The backend wraps the value into the right shape for the picked endpoint
(e.g. `image_urls: ["data:..."]` for image edit).

## Response (202 Accepted)

```json
{
  "jobId": "job_123",
  "capability": "text_to_image",
  "profile": "best",
  "status": "queued",
  "upstreamStatus": "IN_QUEUE",
  "subscription": {
    "query": "api.media_jobs.getByJobId",
    "args": { "jobId": "job_123" }
  }
}
```

## Watching for completion

Use the local `stella-media` command when you want normal
`exec_command`-style behavior. It submits the same gateway request, can wait
until the job reaches a terminal state, and saves completed outputs to
`state/media/outputs/`.

```bash
cat > /tmp/stella-media-request.json <<'JSON'
{
  "capability": "text_to_image",
  "prompt": "a clean product render of a translucent blue desk lamp",
  "aspectRatio": "1:1"
}
JSON

stella-media generate --request-file /tmp/stella-media-request.json --wait --timeout 240
```

Without `--wait`, `stella-media generate` returns after submit with a
`jobId`. To check a job later:

```bash
stella-media status --job-id <jobId> --save
```

The Stella desktop renderer also subscribes to every succeeded media job for
the signed-in user, downloads the output to
`state/media/outputs/<jobId>_<i>.<ext>`, and pops it open in the Display
sidebar automatically. If generation fails, Stella shows a failure
notification.

If you do need the raw status, subscribe to Convex:
`useQuery(api.media_jobs.getByJobId, { jobId })`. Status values:
`queued`, `running`, `succeeded`, `failed`, `canceled`.

## Auth failure (401)

If the user is not signed in, the endpoint returns a structured 401:

```json
{
  "error": "Sign in to Stella to use media generation.",
  "code": "auth_required",
  "action": "Ask the user to open the Stella desktop app and finish signing in (Settings → Account, or the welcome screen on first launch). Once they're signed in, retry the same request — no payload changes needed.",
  "docsUrl": "https://stella.sh/docs/media"
}
```

When you see `code: "auth_required"`:
1. Stop the in-flight job — do not retry on a backoff.
2. Surface `action` to the user verbatim so they know what to do.
3. Once they confirm sign-in, re-run the original request with the same payload.

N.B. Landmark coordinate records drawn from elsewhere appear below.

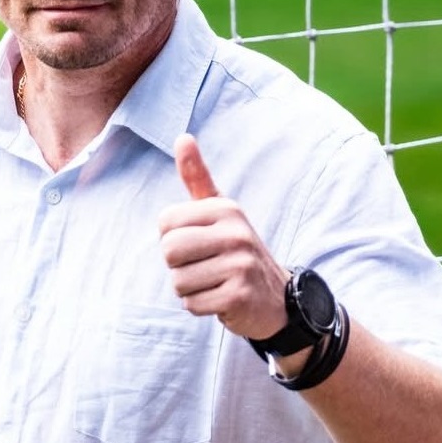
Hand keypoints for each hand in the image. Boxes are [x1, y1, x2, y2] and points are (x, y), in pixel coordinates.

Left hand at [158, 133, 290, 339]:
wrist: (276, 298)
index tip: (197, 242)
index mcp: (225, 209)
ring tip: (214, 281)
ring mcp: (240, 265)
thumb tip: (182, 137)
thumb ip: (198, 177)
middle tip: (203, 265)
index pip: (165, 222)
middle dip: (178, 265)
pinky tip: (220, 297)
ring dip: (189, 288)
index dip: (172, 238)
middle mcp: (236, 233)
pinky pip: (192, 304)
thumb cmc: (234, 249)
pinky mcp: (240, 296)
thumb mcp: (220, 210)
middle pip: (169, 251)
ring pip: (178, 281)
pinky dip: (200, 306)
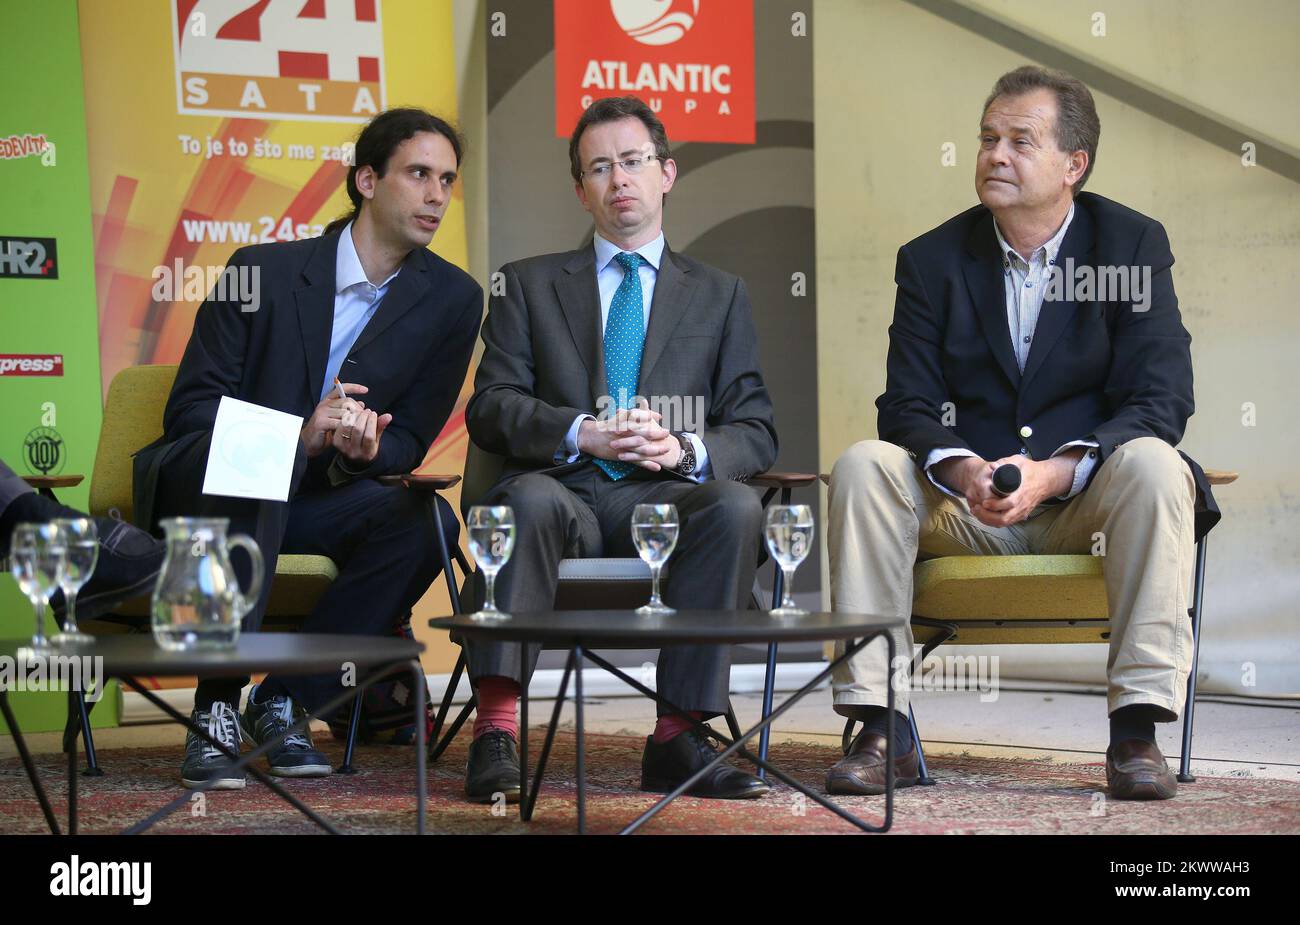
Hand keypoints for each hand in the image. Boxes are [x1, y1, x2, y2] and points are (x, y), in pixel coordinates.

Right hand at [301, 383, 367, 457]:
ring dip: (354, 421)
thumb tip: (362, 403)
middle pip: (347, 402)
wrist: (310, 443)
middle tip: (364, 419)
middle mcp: (324, 404)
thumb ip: (349, 411)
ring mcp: (322, 412)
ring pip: (345, 413)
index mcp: (328, 401)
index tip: (366, 390)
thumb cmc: (326, 431)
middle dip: (358, 410)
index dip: (354, 388)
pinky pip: (340, 423)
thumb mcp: (338, 419)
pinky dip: (347, 428)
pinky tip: (349, 433)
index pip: (342, 389)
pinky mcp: (321, 422)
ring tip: (357, 428)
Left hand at [331, 407, 391, 464]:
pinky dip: (345, 419)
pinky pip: (339, 428)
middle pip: (358, 430)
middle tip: (367, 410)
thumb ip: (381, 427)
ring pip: (347, 428)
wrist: (355, 458)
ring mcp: (343, 448)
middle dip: (363, 417)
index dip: (371, 422)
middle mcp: (354, 452)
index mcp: (367, 453)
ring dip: (353, 417)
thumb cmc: (368, 445)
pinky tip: (350, 414)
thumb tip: (388, 416)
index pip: (369, 436)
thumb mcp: (376, 439)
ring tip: (359, 411)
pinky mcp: (336, 443)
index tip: (374, 413)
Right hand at [577, 405, 680, 470]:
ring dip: (655, 449)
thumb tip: (641, 405)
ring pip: (642, 448)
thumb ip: (628, 413)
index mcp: (623, 422)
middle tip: (667, 432)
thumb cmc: (603, 427)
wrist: (589, 438)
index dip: (650, 416)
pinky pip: (636, 461)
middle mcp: (624, 433)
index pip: (639, 418)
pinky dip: (647, 464)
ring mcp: (624, 445)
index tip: (660, 416)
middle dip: (656, 433)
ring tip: (667, 449)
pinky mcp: (622, 455)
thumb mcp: (615, 417)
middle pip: (643, 433)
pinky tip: (657, 467)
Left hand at [947, 453, 1078, 527]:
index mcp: (1023, 491)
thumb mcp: (1019, 461)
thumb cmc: (1031, 470)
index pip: (1010, 503)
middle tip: (976, 508)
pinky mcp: (1021, 515)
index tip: (984, 502)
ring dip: (988, 520)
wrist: (1047, 480)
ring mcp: (1022, 511)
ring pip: (1004, 523)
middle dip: (987, 516)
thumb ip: (1006, 462)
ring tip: (976, 512)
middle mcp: (1023, 505)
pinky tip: (984, 516)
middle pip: (1005, 518)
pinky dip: (994, 522)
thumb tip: (992, 466)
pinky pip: (1007, 523)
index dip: (996, 505)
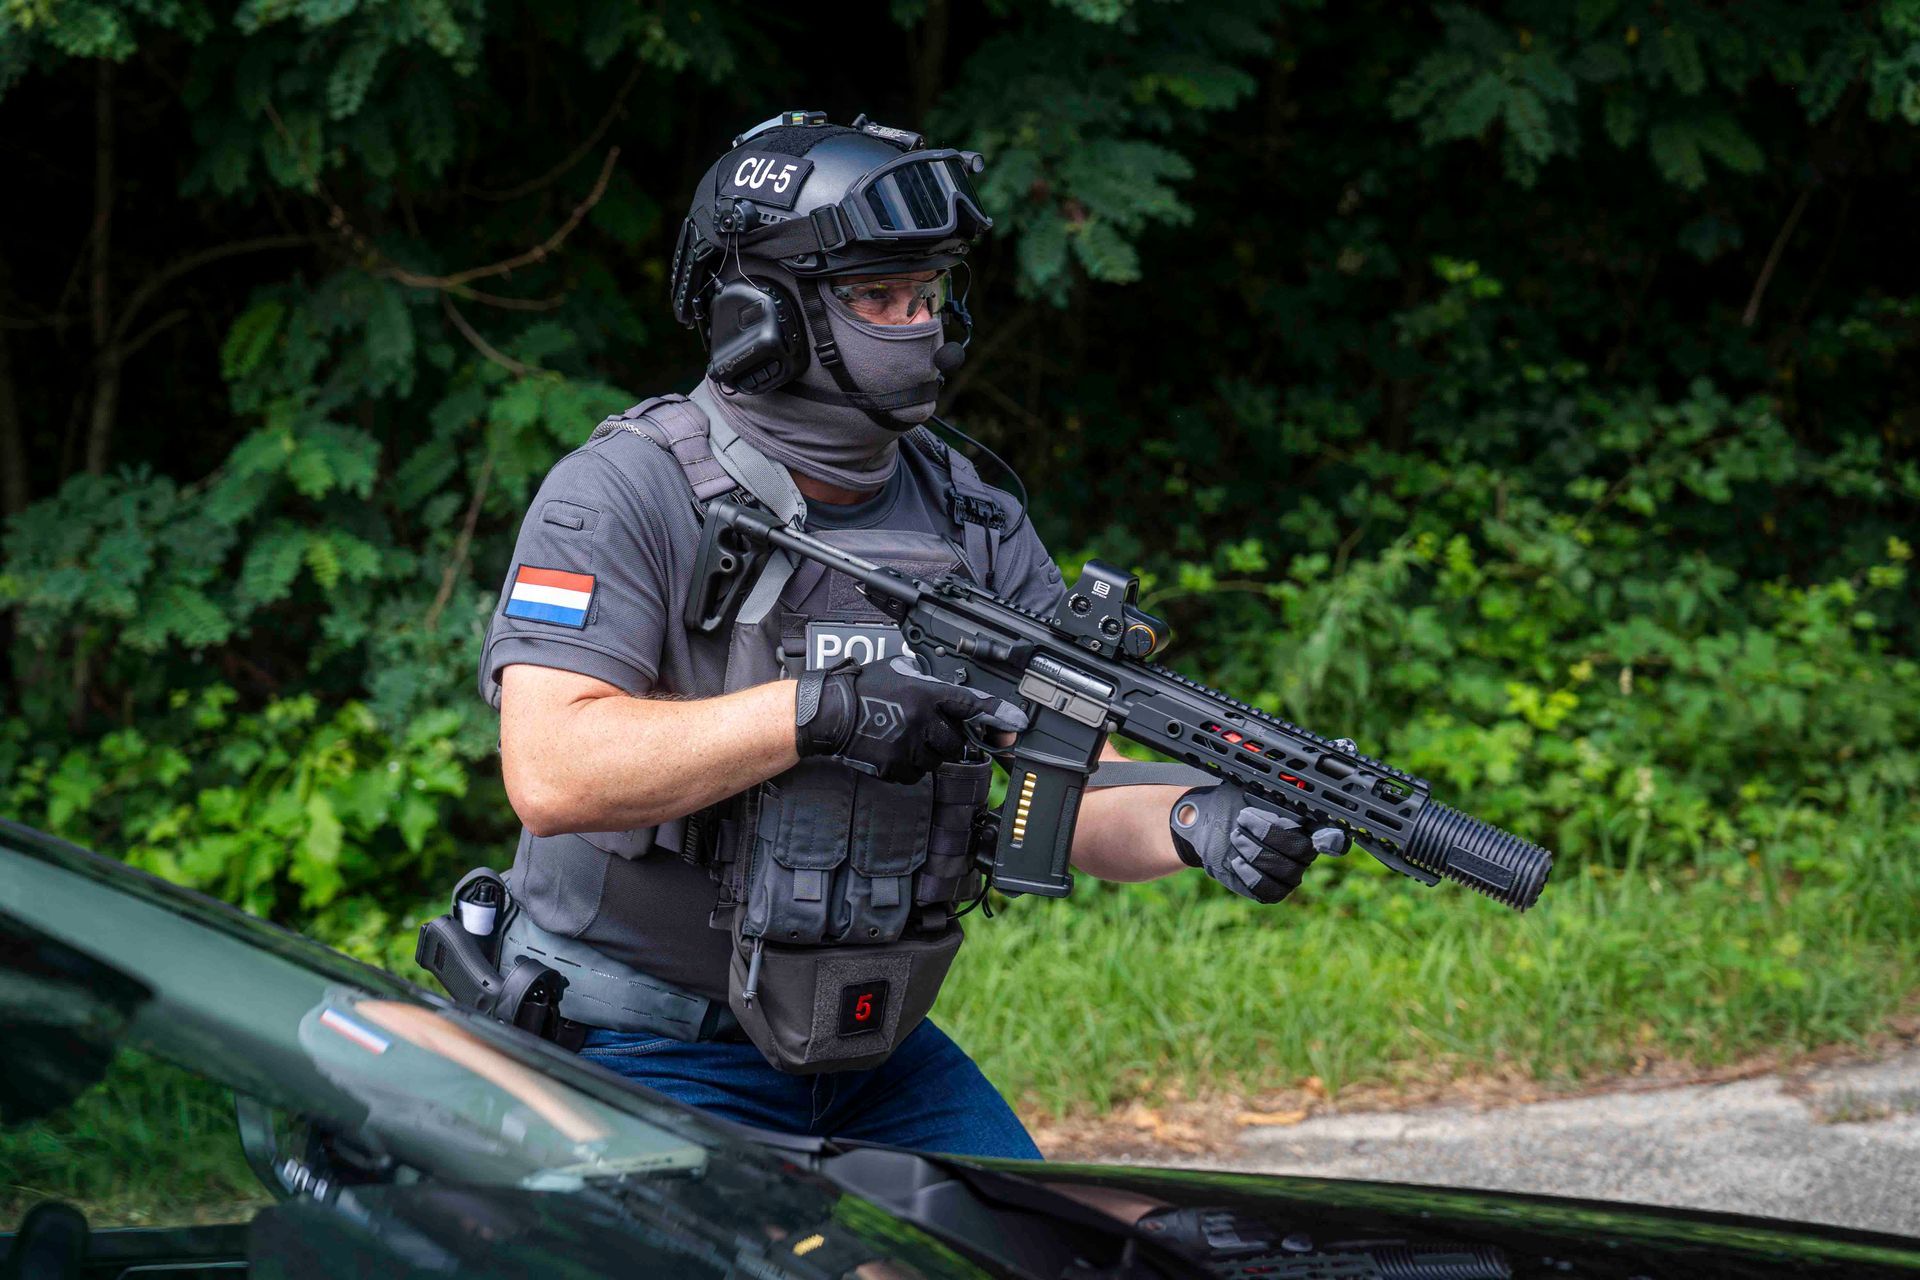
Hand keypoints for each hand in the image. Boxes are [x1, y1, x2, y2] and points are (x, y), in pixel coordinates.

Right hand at [795, 655, 1026, 783]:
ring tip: (904, 736)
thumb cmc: (863, 689)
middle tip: (927, 729)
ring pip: (937, 760)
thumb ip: (927, 680)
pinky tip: (894, 748)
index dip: (998, 715)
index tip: (1017, 724)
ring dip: (928, 752)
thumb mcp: (899, 670)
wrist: (831, 714)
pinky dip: (910, 765)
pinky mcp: (896, 767)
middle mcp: (922, 721)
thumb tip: (951, 691)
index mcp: (926, 694)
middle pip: (956, 741)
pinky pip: (917, 774)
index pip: (971, 706)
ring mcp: (910, 747)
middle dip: (946, 738)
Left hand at [1169, 783, 1347, 903]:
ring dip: (1256, 852)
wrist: (1207, 825)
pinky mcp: (1268, 890)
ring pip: (1286, 872)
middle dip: (1270, 834)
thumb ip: (1274, 792)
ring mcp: (1286, 873)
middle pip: (1302, 851)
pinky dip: (1251, 875)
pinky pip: (1269, 890)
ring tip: (1235, 836)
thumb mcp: (1250, 789)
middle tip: (1243, 819)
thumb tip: (1293, 784)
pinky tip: (1236, 860)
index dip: (1334, 840)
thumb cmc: (1232, 803)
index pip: (1332, 836)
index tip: (1322, 838)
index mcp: (1304, 825)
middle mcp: (1301, 851)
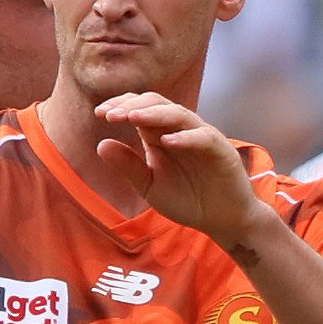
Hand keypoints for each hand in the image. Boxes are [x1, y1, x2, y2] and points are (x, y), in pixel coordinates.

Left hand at [91, 89, 258, 246]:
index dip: (120, 106)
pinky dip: (185, 137)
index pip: (139, 108)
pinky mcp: (221, 150)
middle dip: (132, 106)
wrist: (222, 220)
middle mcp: (180, 130)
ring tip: (133, 118)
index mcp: (160, 134)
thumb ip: (128, 166)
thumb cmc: (188, 200)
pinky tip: (166, 142)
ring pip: (178, 113)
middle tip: (111, 115)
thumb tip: (100, 144)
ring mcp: (201, 137)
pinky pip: (203, 137)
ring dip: (154, 114)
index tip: (100, 114)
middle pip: (156, 103)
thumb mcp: (150, 187)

The response also sets `WWW-Authenticate: Bearer realm="stella-media"` for
non-agent HTTP clients.

## Errors

All other errors return `{ "error": "human-readable message" }` with an
appropriate status. Upstream provider errors (content policy, validation,
rate limits) are parsed and forwarded as-is — show the message to the user.